Law School and My Mental Health
I applied to several law schools in Indiana and I was not accepted to any. I was initially denied admission at Valparaiso University School of Law but I received a second letter saying that I had been admitted on a part-time basis. This meant I had to take a reduced number of hours my first and second semester. If my grades were high enough, then I would be able to be a full time student starting my second year.

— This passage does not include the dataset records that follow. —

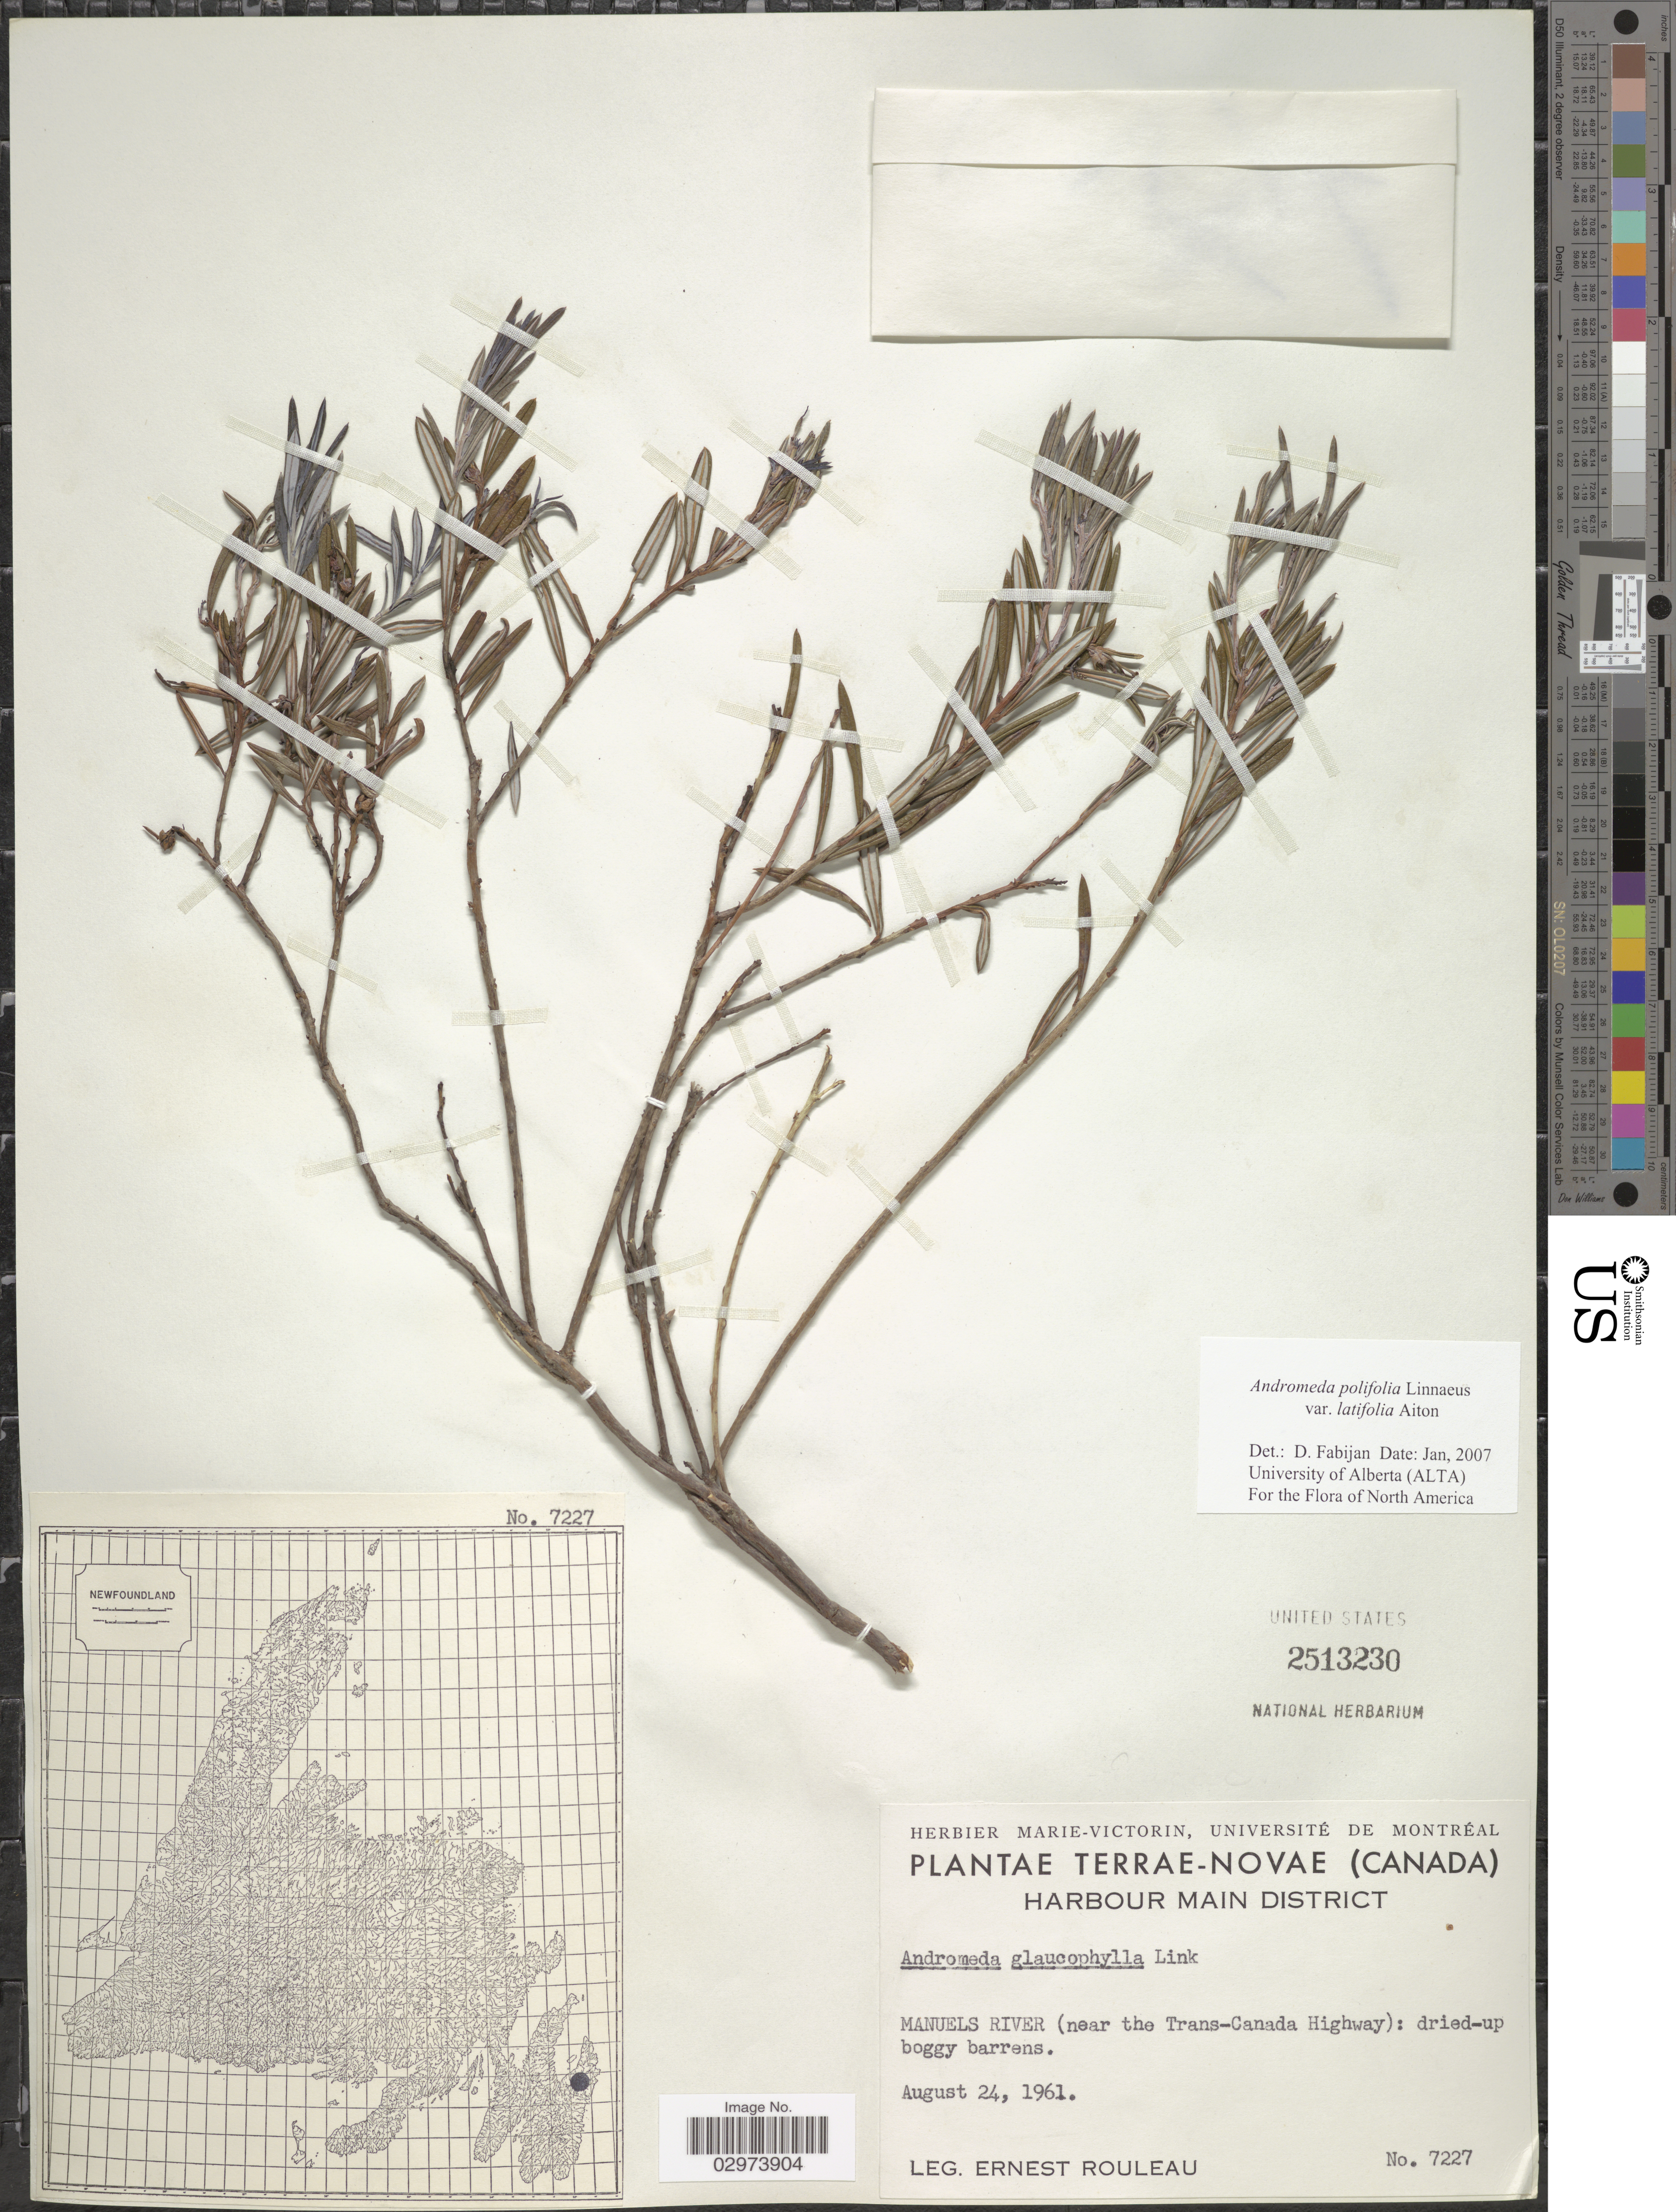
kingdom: Plantae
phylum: Tracheophyta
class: Magnoliopsida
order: Ericales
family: Ericaceae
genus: Andromeda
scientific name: Andromeda polifolia var. latifolia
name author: Aiton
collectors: J. Rouleau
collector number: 7227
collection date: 1961-08-24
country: Canada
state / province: Newfoundland and Labrador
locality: Terrae-Novae. Harbour Main District. Manuels River (near the Trans-Canada Highway).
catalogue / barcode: US 2513230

My first year grades were high enough to become a full time student. I then took summer classes and starting the uphill climb to catch up. I took 17 and 18 credit hours my second year and was able to graduate in three years on time with the rest of my classmates.
During my first and second year of law school, my mental illness was still untreated. I was not taking medicine and was not in therapy. Then in my third year, I started to experience significant depression and anxiety. I remember feeling so overwhelmed and fearful that I would not be able to complete all of the work. I had irritational fears of failing my classes. I did return to individual therapy. However, I did not tell anyone at the law school about my mental health. I did not engage with any of the support services they offered. Honestly, I just never even thought about it. I just didn’t feel like it was for me.
Another thing on my mind in my third year was the bar exam and the character and fitness application. I knew that I would have to answer question about my mental health on the character and fitness application. I think that is one thing that motivated me to go to a psychologist for a diagnosis review. The pyschologist did extensive testing and diagnosed me with cyclothymic disorder. I started taking Paxil, the same medicine I took when I was in high school. My therapist helped me overcome the intense anxiety and remember some of the tools she had taught me to help me cope with the depression and anxiety. I kept all of this private. I think the only people who knew were my mom, dad, sister, and my law school girlfriend.